§ INFORMATION PROVIDED
════

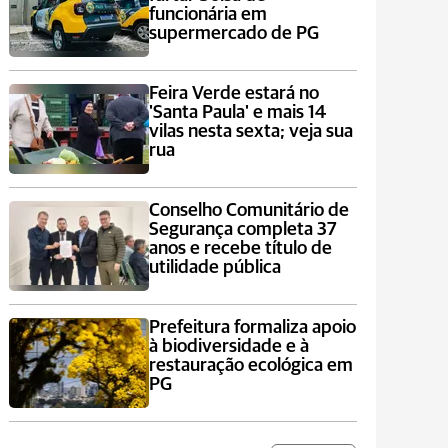
funcionária em
supermercado de PG
Feira Verde estará no
'Santa Paula' e mais 14
vilas nesta sexta; veja sua
rua
Conselho Comunitário de
Segurança completa 37
anos e recebe título de
utilidade pública
Prefeitura formaliza apoio
à biodiversidade e à
restauração ecológica em
PG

════

§ TASK
The output must consist solely of the lines from the one containing "Feira Verde estará no" through the end of the listing, unaltered.

§ EXPECTED OUTPUT
Feira Verde estará no
'Santa Paula' e mais 14
vilas nesta sexta; veja sua
rua
Conselho Comunitário de
Segurança completa 37
anos e recebe título de
utilidade pública
Prefeitura formaliza apoio
à biodiversidade e à
restauração ecológica em
PG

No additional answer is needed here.